Shades of gay

In his Human Nature column in Slate, William Saleton offers some thoughts about the British study which found that "one in six [surveyed] admitted to having helped at least one patient attempt to alter homosexual feelings."

The study's authors find this disturbing. Treatment to change homosexuality has proved ineffective and often unsafe, they argue. Therefore, therapists shouldn't try it.

If only life were that simple.

In the big picture, the authors are right. Homosexuality isn't a sin or mental illness. It needs no cure. In most cases, it's deeply ingrained and probably inborn. If you try to change your sexual orientation, you're more likely to end up at war with yourself than at peace. For these reasons, any systematic program to turn gay people straight, such as "reparative therapy," is futile and dangerous.

But therapy isn't about the big picture.
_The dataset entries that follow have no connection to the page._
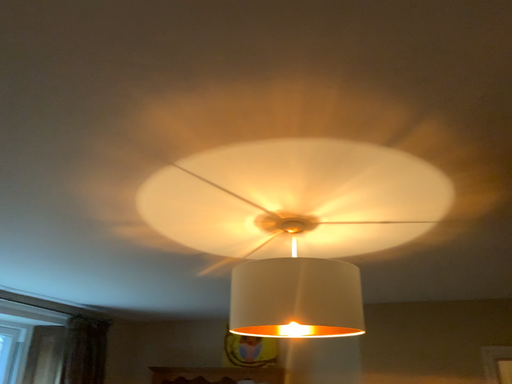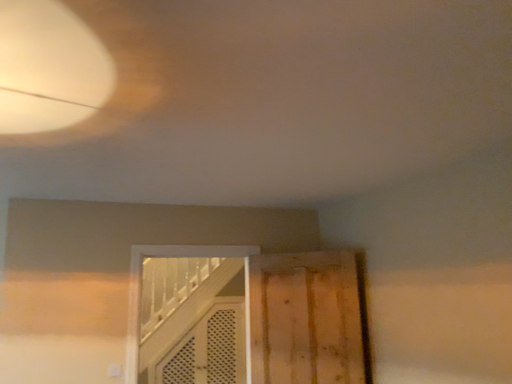
Question: Which way did the camera rotate in the video?

Choices:
 (A) rotated left
 (B) rotated right

Answer: (B)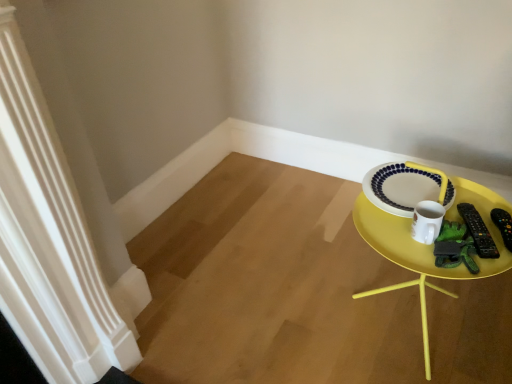
The height and width of the screenshot is (384, 512). Identify the location of vacant space underneath yellow plastic tray at right (from a real-world perspective). (413, 330).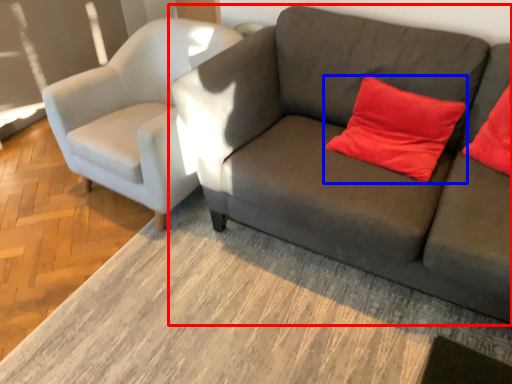
Question: Which object appears closest to the camera in this image, studio couch (highlighted by a red box) or pillow (highlighted by a blue box)?

Choices:
 (A) studio couch
 (B) pillow

Answer: (A)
It's about lots of little pictures: the worlds unique to each of us.

Read it all.

Comments (2)

Having been on the receiving end of a therapist who did hold decidedly anti-gay bias and tried to "change" me, I'm troubled by this article in what is an underlying heterosexist assumption in our society and church at large. When we start discussing The heterogeneity of heterosexuality, then perhaps I will be less concerned.

The author says the study is right but then his own anecdotal evidence, which is not empirical evidence open to refutation.